▸ **Условие задачи 1**: Какое событие, согласно отрывку об упадке американской гегемонии, положило начало эре господства США?
▸ **Условие задачи 2**: Продолжите отрывок об упадке американской гегемонии, начав сразу после его последнего предложения.

┌─ Предоставленный отрывок

В течение последних двух лет американская гегемония пришла к концу. Эра господства США была короткой и бурной, длилась около трех десятилетий и была отмечена двумя, можно сказать, переломными моментами. Она началась с падения берлинской стены в 1989 году. Началом ее конца стало другое крушение — Ирак 2003 года, за которым последовал медленный упадок. Но потеряли ли Соединенные Штаты особый статус под влиянием внешних причин, или сам Вашингтон ускорил свое падение плохими привычками и поведением? Этот вопрос предстоит решить историкам в будущем. А пока, в это время и с этой точки зрения, можно делать лишь предварительные выводы.
Как и в случае с другими смертями, к этой привело множество факторов. В международной системе действовали глубокие структурные силы, которые неумолимо подточили бы господство любого государства, которое сосредоточило в себе такую власть. В случае с Америкой, однако, смерть наступила в результате политики Вашингтона, который — со своей беспрецедентной позиции — неверно распоряжался своим превосходством и злоупотреблял властью, теряя союзников и ободряя врагов. А теперь, при администрации Трампа, Соединенные Штаты, похоже, утратили интерес ко всему и веру в идеи и цели, вдохновлявшие их на международной арене целых три четверти века.

└─
┌─ Исходные данные

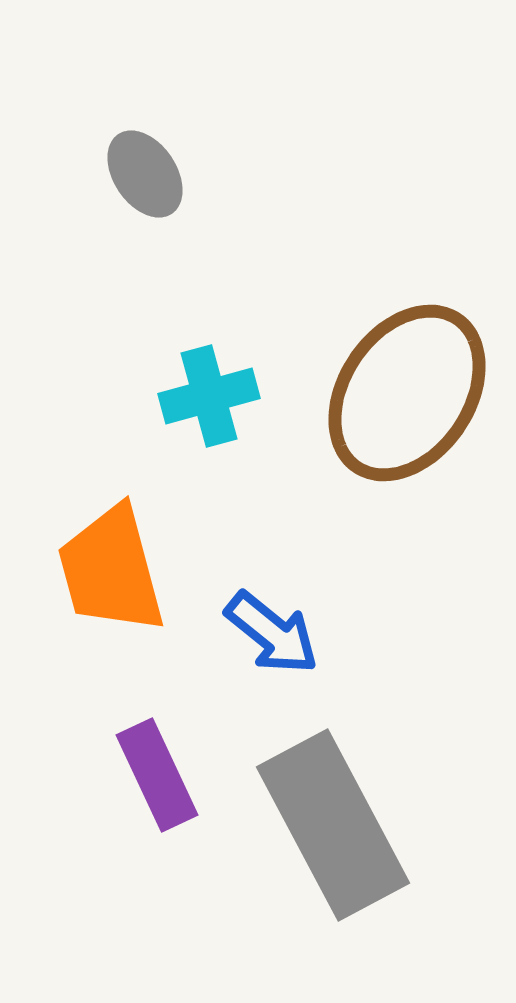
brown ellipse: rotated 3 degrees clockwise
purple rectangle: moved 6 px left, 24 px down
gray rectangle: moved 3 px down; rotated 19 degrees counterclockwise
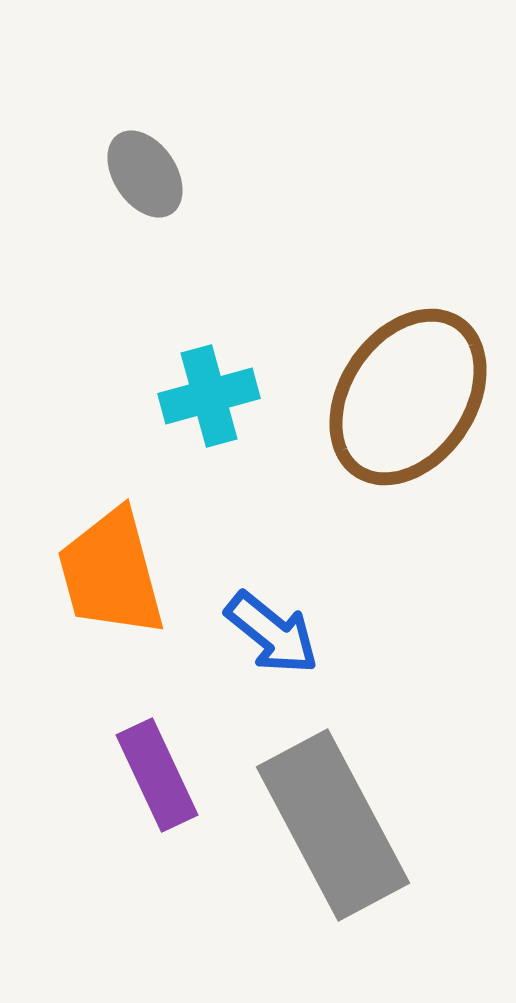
brown ellipse: moved 1 px right, 4 px down
orange trapezoid: moved 3 px down
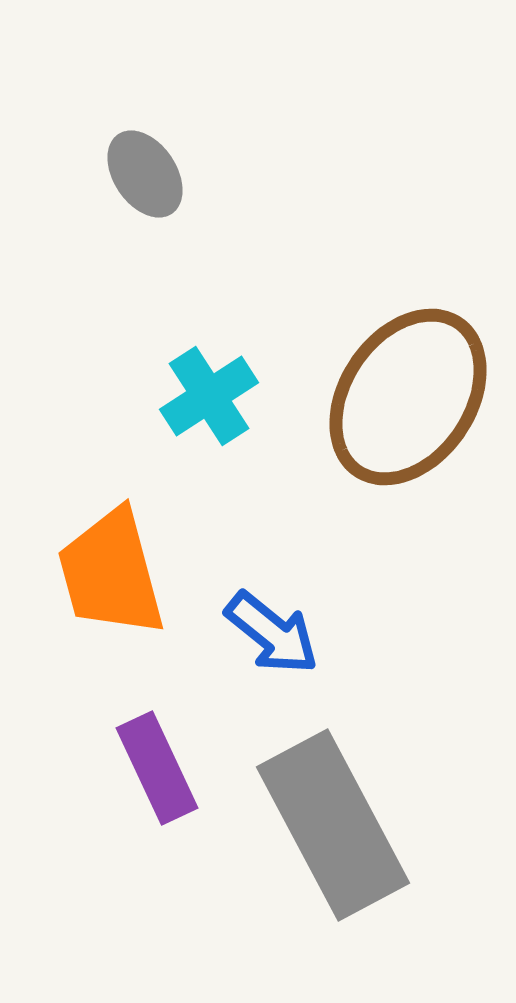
cyan cross: rotated 18 degrees counterclockwise
purple rectangle: moved 7 px up
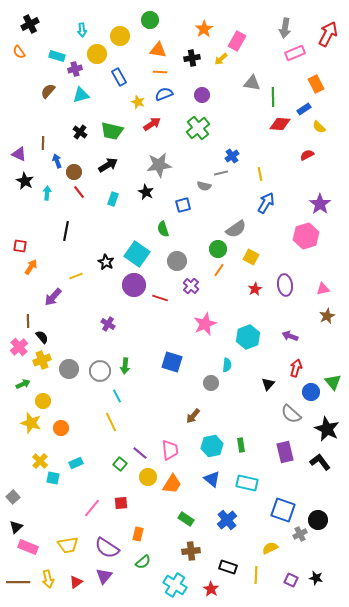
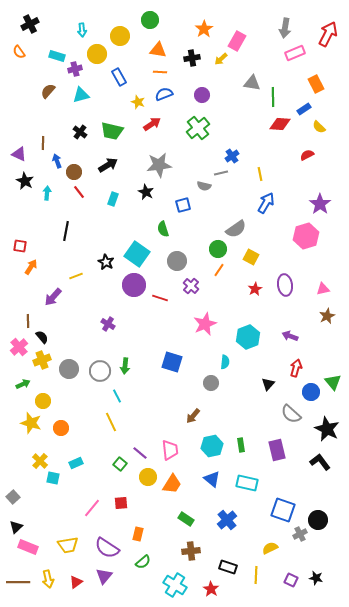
cyan semicircle at (227, 365): moved 2 px left, 3 px up
purple rectangle at (285, 452): moved 8 px left, 2 px up
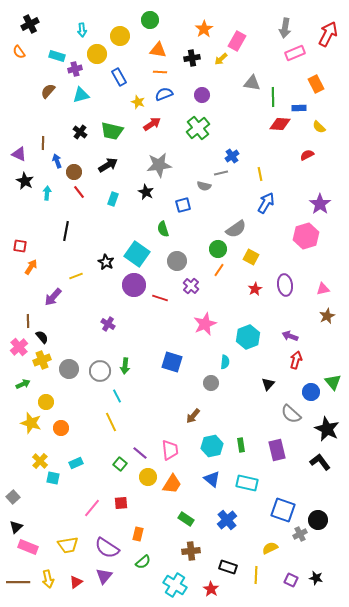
blue rectangle at (304, 109): moved 5 px left, 1 px up; rotated 32 degrees clockwise
red arrow at (296, 368): moved 8 px up
yellow circle at (43, 401): moved 3 px right, 1 px down
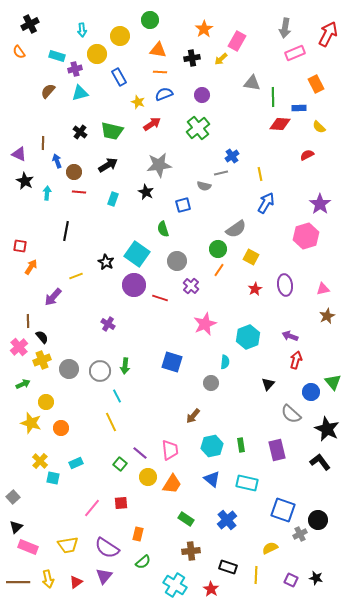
cyan triangle at (81, 95): moved 1 px left, 2 px up
red line at (79, 192): rotated 48 degrees counterclockwise
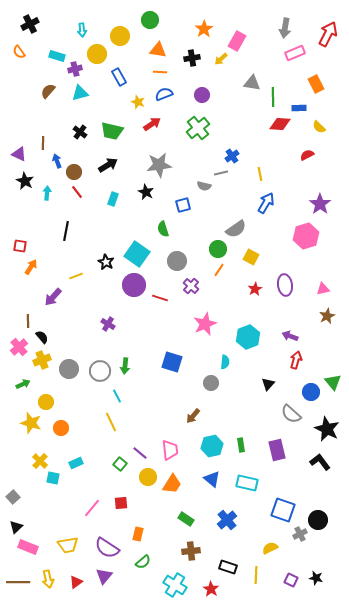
red line at (79, 192): moved 2 px left; rotated 48 degrees clockwise
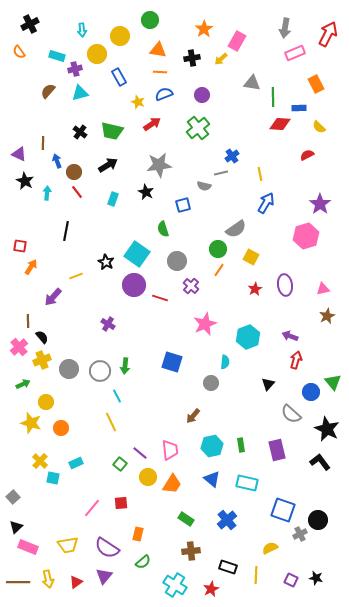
red star at (211, 589): rotated 14 degrees clockwise
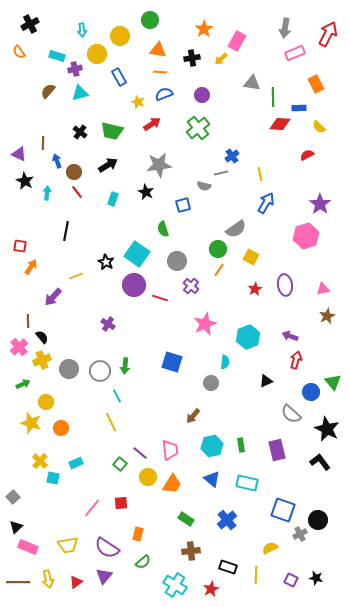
black triangle at (268, 384): moved 2 px left, 3 px up; rotated 24 degrees clockwise
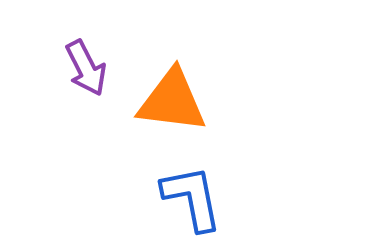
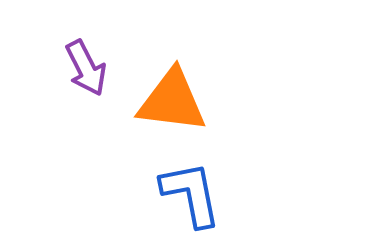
blue L-shape: moved 1 px left, 4 px up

└─

▸ **Ожидаемый ответ 1**: Падение берлинской стены в 1989 году.

▸ **Ожидаемый ответ 2**:
Рождение звезды
Гегемония США после холодной войны была таким явлением, которое мир не видел со времен Римской империи. Обычно принято считать, что «американский век» начался в 1945 году, вскоре после того, как этот термин ввел в обращение издатель Генри Люс (Henry Luce). Однако мир после Второй мировой войны сильно отличался от эпохи после 1989 года. Даже после 1945 года Франция и Великобритания формально оставались империями и потому сохраняли большое влияние. Вскоре в качестве соперника сверхдержавы выступил Советский Союз, оспаривая влияние Вашингтона во всех уголках планеты.
Достаточно вспомнить, что выражение «третий мир» появилось в результате деления земного шара на три зоны, причем первым миром считались США и Западная Европа, а вторым — коммунистические страны. К третьему относились все остальные, и каждой стране нужно было выбирать, попадет ли она под влияние США или СССР. Для огромной части мирового населения, от Польши до Китая, этот век вряд ли был американским.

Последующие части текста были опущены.